══ Input material ══

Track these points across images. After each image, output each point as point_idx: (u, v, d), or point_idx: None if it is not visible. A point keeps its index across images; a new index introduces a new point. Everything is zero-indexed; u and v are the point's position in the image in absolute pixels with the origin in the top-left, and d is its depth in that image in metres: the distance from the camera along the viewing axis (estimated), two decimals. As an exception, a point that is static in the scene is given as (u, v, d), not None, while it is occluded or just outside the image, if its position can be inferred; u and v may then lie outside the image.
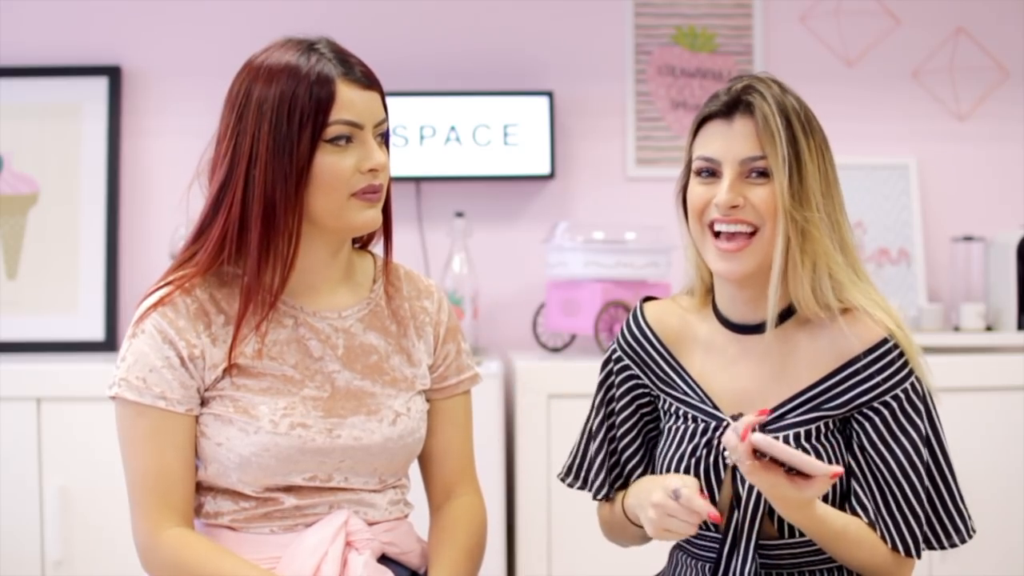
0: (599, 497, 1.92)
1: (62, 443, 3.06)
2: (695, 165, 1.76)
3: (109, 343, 3.45)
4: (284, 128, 1.69)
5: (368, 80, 1.75)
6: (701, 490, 1.72)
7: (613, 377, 1.90)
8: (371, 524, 1.83)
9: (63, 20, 3.55)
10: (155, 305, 1.75)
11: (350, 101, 1.72)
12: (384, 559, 1.84)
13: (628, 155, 3.61)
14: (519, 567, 3.13)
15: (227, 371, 1.76)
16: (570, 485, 1.95)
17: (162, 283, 1.78)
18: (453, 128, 3.50)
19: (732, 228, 1.73)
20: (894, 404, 1.74)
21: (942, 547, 1.77)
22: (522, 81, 3.57)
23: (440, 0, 3.58)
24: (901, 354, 1.75)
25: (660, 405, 1.87)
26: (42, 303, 3.48)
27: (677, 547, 1.88)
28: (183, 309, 1.75)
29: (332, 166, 1.71)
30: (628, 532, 1.87)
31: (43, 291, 3.48)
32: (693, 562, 1.83)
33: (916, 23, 3.63)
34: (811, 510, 1.66)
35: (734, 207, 1.72)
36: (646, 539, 1.89)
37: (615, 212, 3.58)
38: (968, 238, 3.50)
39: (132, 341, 1.75)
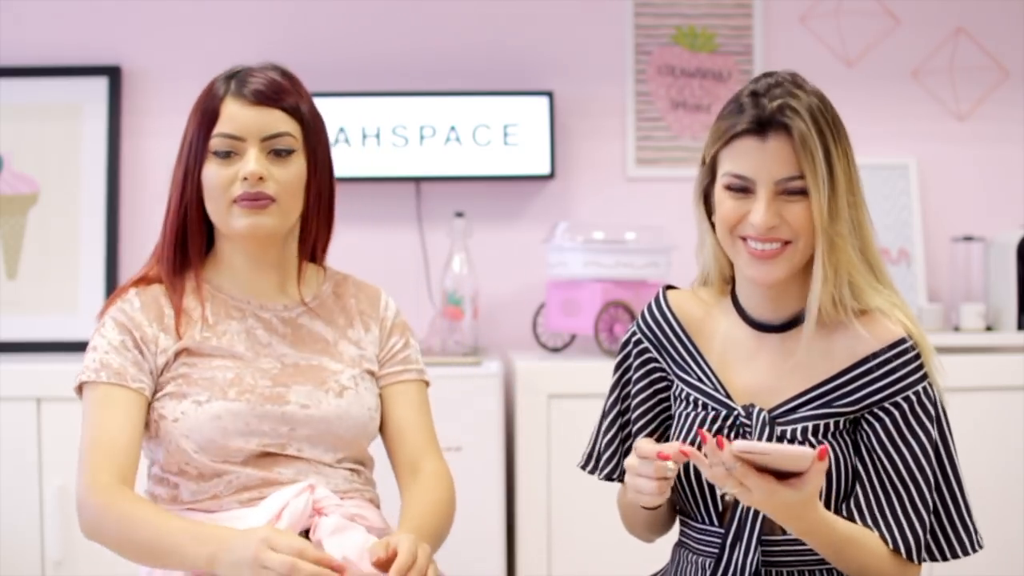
0: (614, 478, 1.91)
1: (62, 443, 3.06)
2: (725, 180, 1.73)
3: (109, 343, 3.45)
4: (190, 142, 1.92)
5: (258, 97, 1.89)
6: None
7: (631, 360, 1.90)
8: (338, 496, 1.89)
9: (63, 20, 3.55)
10: (112, 301, 1.94)
11: (231, 116, 1.88)
12: None
13: (628, 155, 3.61)
14: (519, 567, 3.13)
15: (179, 355, 1.89)
16: (585, 470, 1.95)
17: (123, 286, 1.96)
18: (453, 128, 3.50)
19: (767, 246, 1.73)
20: (905, 406, 1.74)
21: (944, 558, 1.76)
22: (522, 81, 3.57)
23: (440, 0, 3.58)
24: (917, 356, 1.75)
25: (673, 390, 1.87)
26: (42, 303, 3.48)
27: (679, 544, 1.89)
28: (137, 303, 1.92)
29: (211, 174, 1.89)
30: (636, 514, 1.86)
31: (43, 291, 3.48)
32: (695, 558, 1.83)
33: (916, 23, 3.63)
34: (815, 513, 1.65)
35: (771, 227, 1.72)
36: (657, 523, 1.89)
37: (615, 212, 3.58)
38: (968, 238, 3.50)
39: (94, 336, 1.91)
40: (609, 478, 1.92)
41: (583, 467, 1.95)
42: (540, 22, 3.59)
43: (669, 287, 1.92)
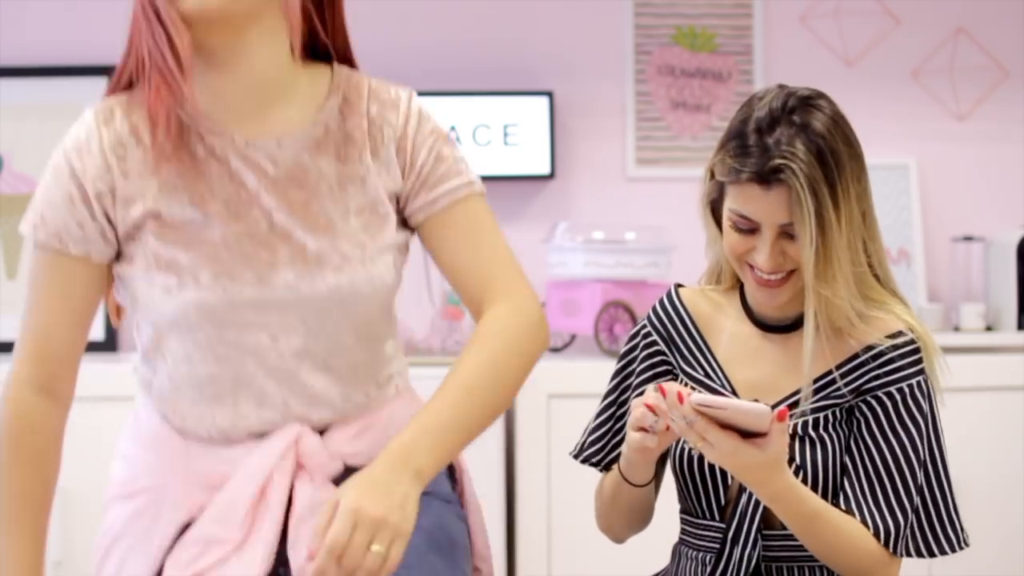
0: (592, 462, 1.91)
1: (62, 443, 3.06)
2: (732, 217, 1.76)
3: (109, 343, 3.45)
4: None
5: None
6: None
7: (636, 352, 1.91)
8: (324, 430, 1.63)
9: (63, 20, 3.55)
10: (68, 141, 1.65)
11: None
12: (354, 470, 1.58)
13: (628, 155, 3.61)
14: (519, 567, 3.13)
15: (146, 219, 1.58)
16: (576, 458, 1.95)
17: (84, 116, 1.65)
18: (453, 128, 3.50)
19: (773, 276, 1.76)
20: (897, 396, 1.75)
21: (930, 554, 1.76)
22: (522, 81, 3.57)
23: (440, 0, 3.58)
24: (916, 350, 1.76)
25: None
26: (42, 303, 3.47)
27: (680, 542, 1.89)
28: (96, 143, 1.62)
29: None
30: (619, 497, 1.85)
31: (43, 291, 3.48)
32: (696, 554, 1.84)
33: (916, 23, 3.63)
34: (782, 480, 1.65)
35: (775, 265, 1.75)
36: (637, 511, 1.87)
37: (615, 212, 3.58)
38: (968, 238, 3.50)
39: (43, 178, 1.65)
40: (588, 462, 1.93)
41: (572, 454, 1.96)
42: (540, 22, 3.59)
43: (679, 285, 1.94)
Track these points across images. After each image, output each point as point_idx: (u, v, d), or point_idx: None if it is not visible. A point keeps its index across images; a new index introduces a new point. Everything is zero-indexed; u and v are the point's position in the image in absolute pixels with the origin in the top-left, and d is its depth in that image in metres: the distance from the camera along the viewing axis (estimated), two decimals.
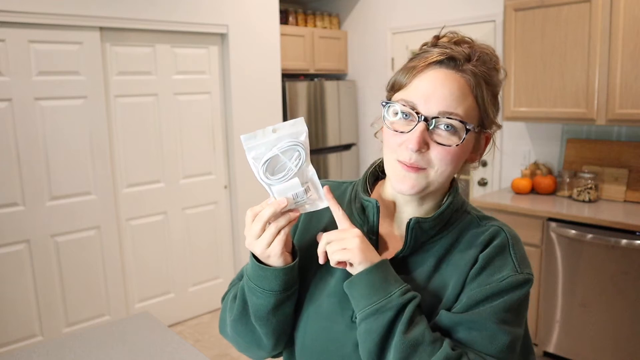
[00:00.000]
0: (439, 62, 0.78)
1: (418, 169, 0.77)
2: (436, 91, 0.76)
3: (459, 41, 0.81)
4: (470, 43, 0.81)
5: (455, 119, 0.76)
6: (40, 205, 2.89)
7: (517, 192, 3.21)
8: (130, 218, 3.28)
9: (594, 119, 2.81)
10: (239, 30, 3.59)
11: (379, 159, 0.91)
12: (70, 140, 2.97)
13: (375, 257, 0.77)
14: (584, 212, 2.73)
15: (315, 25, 4.39)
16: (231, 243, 3.83)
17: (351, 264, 0.76)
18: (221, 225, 3.75)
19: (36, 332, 2.95)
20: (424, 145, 0.76)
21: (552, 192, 3.16)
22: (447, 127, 0.76)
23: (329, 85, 4.27)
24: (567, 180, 3.07)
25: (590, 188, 2.94)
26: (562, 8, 2.85)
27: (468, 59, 0.78)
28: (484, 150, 0.86)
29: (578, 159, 3.16)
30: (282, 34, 3.96)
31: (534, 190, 3.22)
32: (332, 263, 0.77)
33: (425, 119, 0.76)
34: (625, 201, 2.93)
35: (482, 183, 3.74)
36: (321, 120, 4.24)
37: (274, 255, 0.78)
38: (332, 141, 4.35)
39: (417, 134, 0.75)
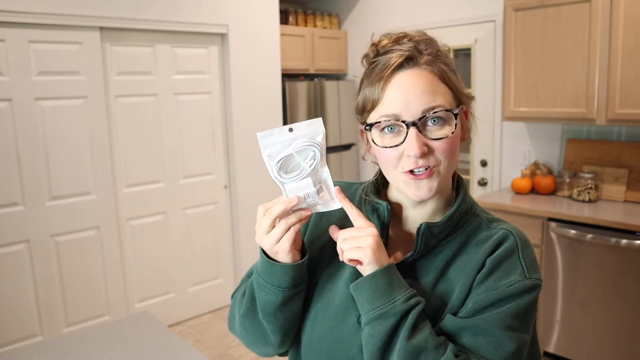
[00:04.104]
0: (399, 67, 0.78)
1: (428, 173, 0.77)
2: (410, 94, 0.76)
3: (398, 38, 0.81)
4: (408, 35, 0.81)
5: (441, 110, 0.76)
6: (40, 205, 2.89)
7: (517, 192, 3.21)
8: (130, 218, 3.28)
9: (594, 119, 2.81)
10: (239, 30, 3.59)
11: None
12: (70, 140, 2.97)
13: (385, 260, 0.77)
14: (584, 212, 2.73)
15: (315, 25, 4.39)
16: (231, 243, 3.83)
17: (361, 263, 0.76)
18: (221, 225, 3.75)
19: (36, 332, 2.95)
20: (424, 148, 0.76)
21: (552, 192, 3.15)
22: (434, 120, 0.77)
23: (329, 85, 4.27)
24: (567, 180, 3.07)
25: (590, 188, 2.94)
26: (562, 8, 2.85)
27: (419, 52, 0.78)
28: (469, 126, 0.86)
29: (578, 159, 3.16)
30: (282, 34, 3.96)
31: (534, 190, 3.22)
32: (345, 260, 0.77)
33: (414, 124, 0.76)
34: (625, 201, 2.92)
35: (482, 183, 3.74)
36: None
37: (283, 251, 0.79)
38: (332, 141, 4.35)
39: (414, 140, 0.75)
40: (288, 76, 4.15)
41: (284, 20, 4.17)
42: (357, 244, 0.76)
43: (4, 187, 2.76)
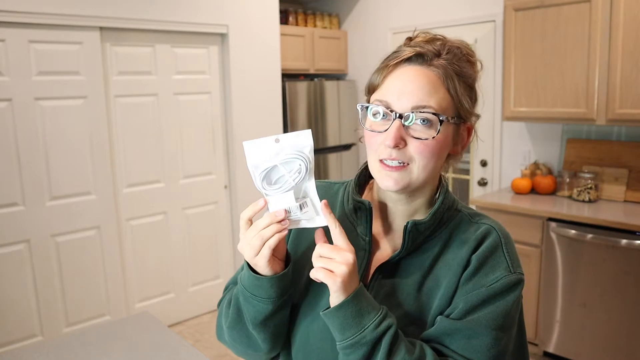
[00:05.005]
0: (408, 60, 0.79)
1: (400, 167, 0.78)
2: (407, 87, 0.77)
3: (431, 39, 0.82)
4: (442, 40, 0.82)
5: (428, 112, 0.77)
6: (40, 205, 2.89)
7: (517, 192, 3.21)
8: (130, 218, 3.28)
9: (594, 119, 2.81)
10: (239, 30, 3.59)
11: None
12: (70, 140, 2.96)
13: (354, 286, 0.75)
14: (584, 212, 2.73)
15: (315, 25, 4.39)
16: (231, 243, 3.83)
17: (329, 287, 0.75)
18: (221, 225, 3.75)
19: (36, 332, 2.95)
20: (400, 141, 0.77)
21: (552, 192, 3.15)
22: (423, 121, 0.77)
23: (329, 85, 4.27)
24: (567, 180, 3.07)
25: (590, 188, 2.94)
26: (562, 8, 2.85)
27: (437, 54, 0.79)
28: (467, 143, 0.86)
29: (578, 159, 3.16)
30: (282, 34, 3.96)
31: (534, 190, 3.22)
32: (312, 277, 0.75)
33: (400, 116, 0.77)
34: (625, 201, 2.92)
35: (482, 183, 3.74)
36: (321, 120, 4.24)
37: (262, 262, 0.77)
38: (332, 141, 4.35)
39: (393, 131, 0.76)
40: (288, 76, 4.15)
41: (284, 20, 4.17)
42: (330, 267, 0.74)
43: (4, 187, 2.76)
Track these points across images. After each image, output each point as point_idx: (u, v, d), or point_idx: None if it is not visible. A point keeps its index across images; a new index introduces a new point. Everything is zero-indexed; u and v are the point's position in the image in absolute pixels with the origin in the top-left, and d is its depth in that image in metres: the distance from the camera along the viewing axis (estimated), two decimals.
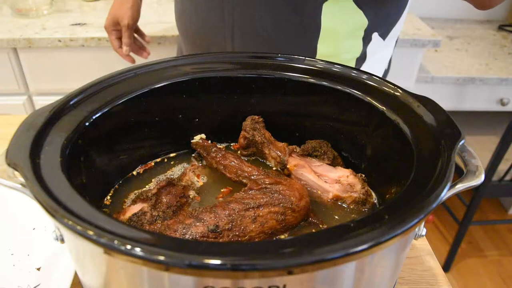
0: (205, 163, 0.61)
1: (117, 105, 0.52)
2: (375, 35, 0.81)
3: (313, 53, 0.79)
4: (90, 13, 1.52)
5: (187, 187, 0.55)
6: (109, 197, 0.55)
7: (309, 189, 0.55)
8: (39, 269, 0.54)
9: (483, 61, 1.75)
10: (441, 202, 0.37)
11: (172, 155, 0.63)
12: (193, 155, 0.63)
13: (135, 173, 0.59)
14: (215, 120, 0.63)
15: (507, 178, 1.65)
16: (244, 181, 0.55)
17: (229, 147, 0.65)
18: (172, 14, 0.99)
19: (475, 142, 1.85)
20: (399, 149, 0.49)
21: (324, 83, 0.57)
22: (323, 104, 0.60)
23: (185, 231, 0.44)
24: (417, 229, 0.42)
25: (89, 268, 0.40)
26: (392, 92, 0.54)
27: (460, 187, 0.41)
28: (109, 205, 0.54)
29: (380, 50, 0.85)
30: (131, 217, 0.48)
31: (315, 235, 0.34)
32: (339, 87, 0.57)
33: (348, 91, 0.56)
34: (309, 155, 0.59)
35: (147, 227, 0.47)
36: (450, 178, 0.39)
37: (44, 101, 1.44)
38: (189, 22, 0.87)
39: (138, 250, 0.30)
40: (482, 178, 0.42)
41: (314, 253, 0.31)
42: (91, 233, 0.32)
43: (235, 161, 0.58)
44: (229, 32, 0.80)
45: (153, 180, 0.58)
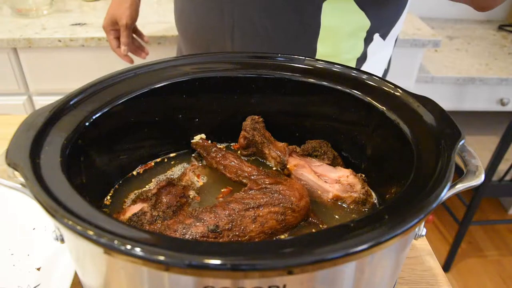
0: (205, 163, 0.61)
1: (117, 105, 0.52)
2: (376, 36, 0.81)
3: (313, 53, 0.79)
4: (90, 13, 1.52)
5: (187, 187, 0.55)
6: (109, 197, 0.55)
7: (309, 189, 0.55)
8: (39, 269, 0.54)
9: (483, 61, 1.75)
10: (441, 202, 0.37)
11: (172, 155, 0.63)
12: (193, 155, 0.63)
13: (135, 173, 0.59)
14: (215, 120, 0.63)
15: (507, 178, 1.65)
16: (244, 181, 0.55)
17: (229, 147, 0.65)
18: (172, 14, 0.99)
19: (475, 142, 1.85)
20: (399, 149, 0.49)
21: (324, 83, 0.57)
22: (323, 104, 0.60)
23: (185, 231, 0.44)
24: (417, 229, 0.42)
25: (89, 268, 0.40)
26: (392, 92, 0.54)
27: (460, 187, 0.41)
28: (109, 205, 0.54)
29: (380, 50, 0.85)
30: (131, 217, 0.48)
31: (315, 235, 0.34)
32: (339, 87, 0.57)
33: (348, 91, 0.56)
34: (309, 155, 0.59)
35: (147, 227, 0.47)
36: (450, 178, 0.39)
37: (44, 101, 1.44)
38: (188, 22, 0.87)
39: (138, 250, 0.30)
40: (482, 178, 0.42)
41: (314, 253, 0.31)
42: (91, 233, 0.32)
43: (235, 161, 0.58)
44: (229, 32, 0.80)
45: (153, 180, 0.58)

═══

### Work to be completed
The required output is the stretch of entries above from the line containing "12: (384, 559, 1.84)" through the line containing "24: (901, 354, 1.75)", reproduced exactly.

### Reply
12: (384, 559, 1.84)
13: (628, 155, 3.61)
14: (519, 567, 3.13)
15: (227, 371, 1.76)
16: (570, 485, 1.95)
17: (162, 283, 1.78)
18: (453, 128, 3.50)
19: (732, 228, 1.73)
20: (894, 404, 1.74)
21: (942, 547, 1.77)
22: (522, 81, 3.57)
23: (440, 0, 3.58)
24: (901, 354, 1.75)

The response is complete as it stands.